06. December 2013 · Comments Off on Video games, playing and wellbeing · Categories: Gaming, My personal learning journey

I have been interested in the use of video games for education and training across age groups for the past several years.

I am currently involved in a research project that involves a group of young people exploring what sort of support tool/resource they could develop for other young people with gaming issues.

Whether you work with young people, are a young person who games or are a concerned adult – here are some great resources

The Young and Well Cooperative Research Centre is exploring gaming as are other organisations that serve young people to determine what role it plays in the wellbeing of their young clients.

Dr Daniel Johnson from the Queensland University of Technology (love their work!) alogn with Dr Michael Carr-Greg and researcher Rori Hancock make an engaging panel. And love the kitteh!

There is also a research report: Videogames and Wellbeing: A Comprehensive Review that is well worth reading in association with watching this webinar recording.
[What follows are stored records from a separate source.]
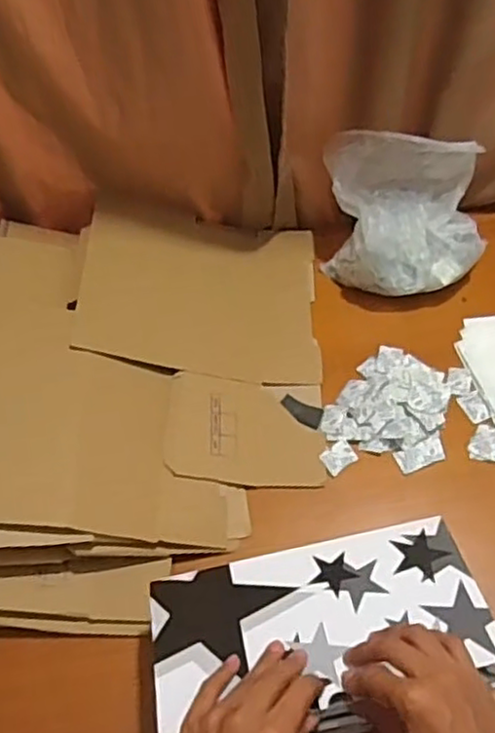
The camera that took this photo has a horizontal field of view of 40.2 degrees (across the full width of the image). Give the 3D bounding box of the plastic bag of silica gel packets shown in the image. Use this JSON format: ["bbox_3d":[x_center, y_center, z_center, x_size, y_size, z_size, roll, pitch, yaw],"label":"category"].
[{"bbox_3d":[0.209,-0.194,0.868,0.204,0.156,0.154,-3,55,1],"label":"plastic bag of silica gel packets"}]

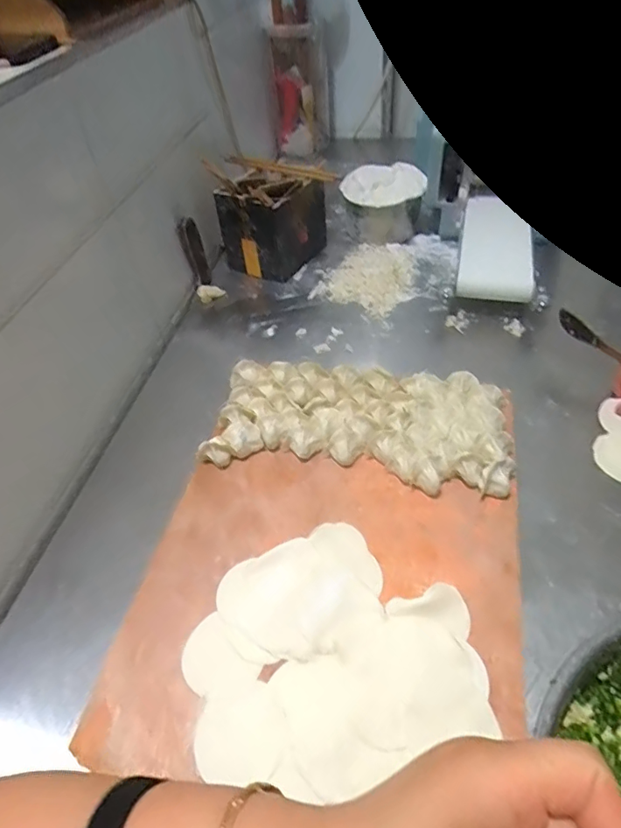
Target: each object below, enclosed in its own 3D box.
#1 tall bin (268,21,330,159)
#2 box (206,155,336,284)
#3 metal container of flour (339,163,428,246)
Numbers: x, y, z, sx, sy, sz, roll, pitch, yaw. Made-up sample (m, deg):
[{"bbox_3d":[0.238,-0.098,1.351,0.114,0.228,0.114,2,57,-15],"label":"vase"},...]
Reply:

The report specifically seeks to identify links between video game play and models of flourishing in mental health.

And the Susan Granic article in American Psychologist November 2013.

Finally, the TED talk by Dr Stewart Brown is also very, very worthwhile watching. Favourite quote: the opposite of play is not work – it’s depression! The basis of human trust is established through play signals! And he mentions neoteny – the playfulness we can retain and why my blog is called “Neotenous Tech”!